**Exercise materials:**
■ ■ ■
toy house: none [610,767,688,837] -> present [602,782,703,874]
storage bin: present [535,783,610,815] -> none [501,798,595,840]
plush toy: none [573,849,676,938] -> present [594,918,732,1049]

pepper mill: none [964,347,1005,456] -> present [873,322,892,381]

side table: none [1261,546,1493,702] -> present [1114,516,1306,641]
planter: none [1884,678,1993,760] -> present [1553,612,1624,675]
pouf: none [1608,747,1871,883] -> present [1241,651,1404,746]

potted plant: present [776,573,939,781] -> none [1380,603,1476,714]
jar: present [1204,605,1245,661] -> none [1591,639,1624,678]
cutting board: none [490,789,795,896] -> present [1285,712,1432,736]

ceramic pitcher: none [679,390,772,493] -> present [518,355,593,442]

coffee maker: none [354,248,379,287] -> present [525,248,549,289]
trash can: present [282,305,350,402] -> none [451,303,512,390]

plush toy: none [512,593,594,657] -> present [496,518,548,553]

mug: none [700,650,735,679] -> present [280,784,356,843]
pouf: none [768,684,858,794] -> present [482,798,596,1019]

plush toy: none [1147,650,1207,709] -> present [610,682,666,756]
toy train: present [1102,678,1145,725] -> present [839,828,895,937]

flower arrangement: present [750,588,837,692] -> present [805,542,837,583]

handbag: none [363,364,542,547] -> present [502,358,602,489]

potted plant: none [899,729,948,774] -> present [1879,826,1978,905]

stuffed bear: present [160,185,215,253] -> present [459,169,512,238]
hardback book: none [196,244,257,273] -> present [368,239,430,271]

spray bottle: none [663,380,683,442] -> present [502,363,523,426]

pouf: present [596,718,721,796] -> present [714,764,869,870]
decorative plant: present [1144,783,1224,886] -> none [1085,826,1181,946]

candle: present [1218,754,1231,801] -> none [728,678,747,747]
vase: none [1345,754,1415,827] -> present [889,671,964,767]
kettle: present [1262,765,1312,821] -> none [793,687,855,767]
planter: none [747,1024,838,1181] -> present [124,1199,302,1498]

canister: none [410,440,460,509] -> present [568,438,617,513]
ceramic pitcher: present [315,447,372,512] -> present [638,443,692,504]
■ ■ ■
Your response should consist solely of the lines from the one that holds "toy train: present" through the end of the listing above, reproduced exactly.

**Exercise result:**
toy train: present [1102,678,1145,725] -> present [839,828,895,937]

flower arrangement: present [750,588,837,692] -> present [805,542,837,583]

handbag: none [363,364,542,547] -> present [502,358,602,489]

potted plant: none [899,729,948,774] -> present [1879,826,1978,905]

stuffed bear: present [160,185,215,253] -> present [459,169,512,238]
hardback book: none [196,244,257,273] -> present [368,239,430,271]

spray bottle: none [663,380,683,442] -> present [502,363,523,426]

pouf: present [596,718,721,796] -> present [714,764,869,870]
decorative plant: present [1144,783,1224,886] -> none [1085,826,1181,946]

candle: present [1218,754,1231,801] -> none [728,678,747,747]
vase: none [1345,754,1415,827] -> present [889,671,964,767]
kettle: present [1262,765,1312,821] -> none [793,687,855,767]
planter: none [747,1024,838,1181] -> present [124,1199,302,1498]

canister: none [410,440,460,509] -> present [568,438,617,513]
ceramic pitcher: present [315,447,372,512] -> present [638,443,692,504]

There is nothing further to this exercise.